= Consigne =
Recopiez l'extrait choisi en entier, sans rien y modifier.
### Extrait choisi
La compilation 2002 du label Catalogue est arrivée : fidèle à son esprit d’ouverture, elle réunit en 15 titres des poulains confirmés (Telepopmusik, Avia, Sporto Kantès, William’s Traffic, Bosco) et des artistes non signés ou « gueststarisés ». Mais, en dépit de la joliesse de la couverture design et multicolore, l’écoute s’avère décevante. Après l’intro commerciale des Bosco (et leur Nova screen entendu à la télé), défilent des productions léchées jusqu’à l’indifférenciation, laissant croître et prospérer une ambiance easy listening qui joue involontairement avec le vide et la transparence : voix vocodérisées, gimmicks de claviers, petites ruptures de rythme, ambiances « cinématographiques », petites touches futuristes forment une palette d’effets trop balisés pour provoquer l’enthousiasme.
######
### Données sources
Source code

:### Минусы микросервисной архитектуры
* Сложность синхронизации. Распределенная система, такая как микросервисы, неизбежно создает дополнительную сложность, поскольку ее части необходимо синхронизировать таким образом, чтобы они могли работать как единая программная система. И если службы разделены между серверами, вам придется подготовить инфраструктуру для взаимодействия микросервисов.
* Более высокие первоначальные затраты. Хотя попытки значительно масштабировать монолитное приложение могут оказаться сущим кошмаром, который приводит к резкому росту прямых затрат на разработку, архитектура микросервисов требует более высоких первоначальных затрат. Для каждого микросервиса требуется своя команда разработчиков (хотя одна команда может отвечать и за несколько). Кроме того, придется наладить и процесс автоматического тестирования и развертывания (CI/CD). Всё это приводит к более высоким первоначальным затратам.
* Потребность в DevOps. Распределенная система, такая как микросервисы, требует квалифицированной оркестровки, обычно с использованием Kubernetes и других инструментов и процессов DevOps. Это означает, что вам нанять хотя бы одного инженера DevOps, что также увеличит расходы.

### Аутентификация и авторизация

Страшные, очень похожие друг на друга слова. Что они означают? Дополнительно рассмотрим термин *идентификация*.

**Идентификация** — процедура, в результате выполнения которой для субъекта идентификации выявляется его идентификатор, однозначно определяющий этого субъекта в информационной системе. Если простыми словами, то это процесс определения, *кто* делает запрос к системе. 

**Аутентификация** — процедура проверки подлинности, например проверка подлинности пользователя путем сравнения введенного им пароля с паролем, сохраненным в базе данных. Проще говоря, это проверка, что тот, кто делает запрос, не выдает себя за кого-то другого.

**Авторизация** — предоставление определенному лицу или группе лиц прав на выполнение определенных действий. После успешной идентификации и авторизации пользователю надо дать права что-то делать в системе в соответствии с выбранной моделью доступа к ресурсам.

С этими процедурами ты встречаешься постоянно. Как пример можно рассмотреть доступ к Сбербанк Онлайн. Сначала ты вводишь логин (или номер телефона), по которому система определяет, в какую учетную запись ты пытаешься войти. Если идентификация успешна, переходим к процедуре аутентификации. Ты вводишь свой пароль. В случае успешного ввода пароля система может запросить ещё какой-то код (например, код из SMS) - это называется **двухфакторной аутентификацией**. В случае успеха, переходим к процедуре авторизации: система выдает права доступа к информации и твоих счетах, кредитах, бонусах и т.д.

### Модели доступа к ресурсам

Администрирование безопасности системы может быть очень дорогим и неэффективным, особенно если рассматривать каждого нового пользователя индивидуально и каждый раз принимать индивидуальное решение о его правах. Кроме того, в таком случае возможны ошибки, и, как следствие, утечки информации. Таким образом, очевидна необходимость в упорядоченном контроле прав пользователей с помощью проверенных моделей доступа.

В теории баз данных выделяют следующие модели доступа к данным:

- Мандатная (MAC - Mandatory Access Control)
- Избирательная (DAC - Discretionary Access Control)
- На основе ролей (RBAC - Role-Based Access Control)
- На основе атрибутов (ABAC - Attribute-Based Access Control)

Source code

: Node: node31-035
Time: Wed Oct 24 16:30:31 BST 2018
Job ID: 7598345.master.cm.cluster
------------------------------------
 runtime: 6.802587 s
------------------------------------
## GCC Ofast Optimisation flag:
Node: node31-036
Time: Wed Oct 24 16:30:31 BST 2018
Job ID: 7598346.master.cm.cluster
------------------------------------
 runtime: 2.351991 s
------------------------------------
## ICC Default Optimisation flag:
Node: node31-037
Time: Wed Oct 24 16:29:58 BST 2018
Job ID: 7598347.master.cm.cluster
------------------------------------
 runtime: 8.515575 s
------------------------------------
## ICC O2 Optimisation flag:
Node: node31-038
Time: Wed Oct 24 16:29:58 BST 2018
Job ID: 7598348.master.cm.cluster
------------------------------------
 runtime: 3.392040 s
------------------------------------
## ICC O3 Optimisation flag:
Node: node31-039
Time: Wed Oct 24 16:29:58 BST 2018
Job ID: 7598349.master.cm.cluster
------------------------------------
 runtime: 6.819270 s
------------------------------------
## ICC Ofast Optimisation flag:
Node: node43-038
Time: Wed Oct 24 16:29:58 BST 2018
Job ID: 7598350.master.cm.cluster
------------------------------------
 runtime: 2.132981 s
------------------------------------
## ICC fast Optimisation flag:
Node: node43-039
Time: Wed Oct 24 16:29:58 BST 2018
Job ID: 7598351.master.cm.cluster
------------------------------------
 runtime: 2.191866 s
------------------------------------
######
= Votre réponse =
La compilation 2002 du label Catalogue est arrivée : fidèle à son esprit d’ouverture, elle réunit en 15 titres des poulains confirmés (Telepopmusik, Avia, Sporto Kantès, William’s Traffic, Bosco) et des artistes non signés ou « gueststarisés ». Mais, en dépit de la joliesse de la couverture design et multicolore, l’écoute s’avère décevante. Après l’intro commerciale des Bosco (et leur Nova screen entendu à la télé), défilent des productions léchées jusqu’à l’indifférenciation, laissant croître et prospérer une ambiance easy listening qui joue involontairement avec le vide et la transparence : voix vocodérisées, gimmicks de claviers, petites ruptures de rythme, ambiances « cinématographiques », petites touches futuristes forment une palette d’effets trop balisés pour provoquer l’enthousiasme.